De acordo com Haber, uma das maiores surpresas do trabalho foi constatar que o genoma de indivíduos que morreram há 4 mil anos em uma região seca e muito quente estava preservado, o que abre a possibilidade de se realizar estudos semelhantes sobre outras populações do passado. ;Nós superamos esse desafio climático pegando amostras do osso petroso da caveira, que é bastante duro e tem grande densidade de DNA. Esse método de extração combinado com os custos baixos de sequenciamento total do genoma tornou o estudo possível.;

Diretor das escavações no sítio arqueológico de Sidon, no Líbano, Claude Doumet-Serhal observou, em nota, que esta é a primeira vez que se tem evidência genética da continuidade populacional na região desde a Idade do Bronze até a era moderna. ;Esses resultados combinam com a continuidade cultural constatada por arqueólogos. A colaboração entre arqueólogos e geneticistas realmente enriquece ambos os campos de estudo e pode responder a questões sobre ancestralidade de formas que especialistas de nenhum dos campos poderiam responder sozinhos;, escreveu.

;Estudos genéticos usando antigo DNA podem expandir nossa compreensão da história e resolver dúvidas sobre origens e descendências de populações enigmáticas como os cananeus, que deixaram poucos registros escritos sobre eles mesmos;, concorda Christ Tyler-Smith, principal autor do trabalho e pesquisador do Wellcome Trust Sanger. ;Agora, queremos investigar a história genética precoce e tardia do Oriente Próximo e ver como ela se relaciona com os arredores;, antecipa.

Três perguntas para Marc Haber, pesquisador do Instituto Wellcome Trust Sanger e primeiro autor do artigo divulgado no American Journal of Human Genetics


O que o motivou a estudar o genoma dos cananeus?
Nós usamos genética para estudar o passado humano, e o Oriente Próximo é de grande interesse para nós, já que tem sido uma região central na pré-história e na história humana.
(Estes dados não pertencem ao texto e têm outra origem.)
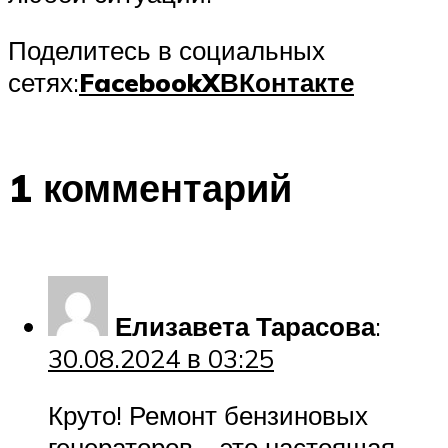
Поделитесь в социальных
сетях:
Facebook
X
ВКонтакте
1 комментарий
Елизавета Тарасова
:
30.08.2024 в 03:25
Круто! Ремонт бензиновых
генераторов – это настоящая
Os cananeus eram uma cultura influente no antigo Oriente Próximo, mas sabemos muito pouco sobre eles. Com a genética, agora temos uma melhor compreensão de quem eles eram e de como contribuíram para as populações do presente. Surpreendeu-nos que as populações atuais parecem ser geneticamente muito semelhantes às da Idade do Bronze, apesar de essa ter sido uma época de muitas conquistas e expansões na região.

Além da importância histórica, o senhor poderia destacar outras implicações do estudo?
O DNA antigo não se preserva bem em climas quentes e secos, mas nosso estudo mostrou que, com a disponibilidade de ricos vestígios arqueológicos e com as melhorias na extração e no sequenciamento de DNA, estudos que usam material genético antigo do Oriente Próximo agora são possíveis.

O senhor acredita que a genética pode revolucionar a forma como a arqueologia e a história são escritas?
A genética, com os registros arqueológicos e históricos, pode fornecer um quadro mais completo do passado humano. Nosso estudo mostra que a genética pode contribuir para nossa compreensão da história humana, mesmo quando os registros históricos são escassos.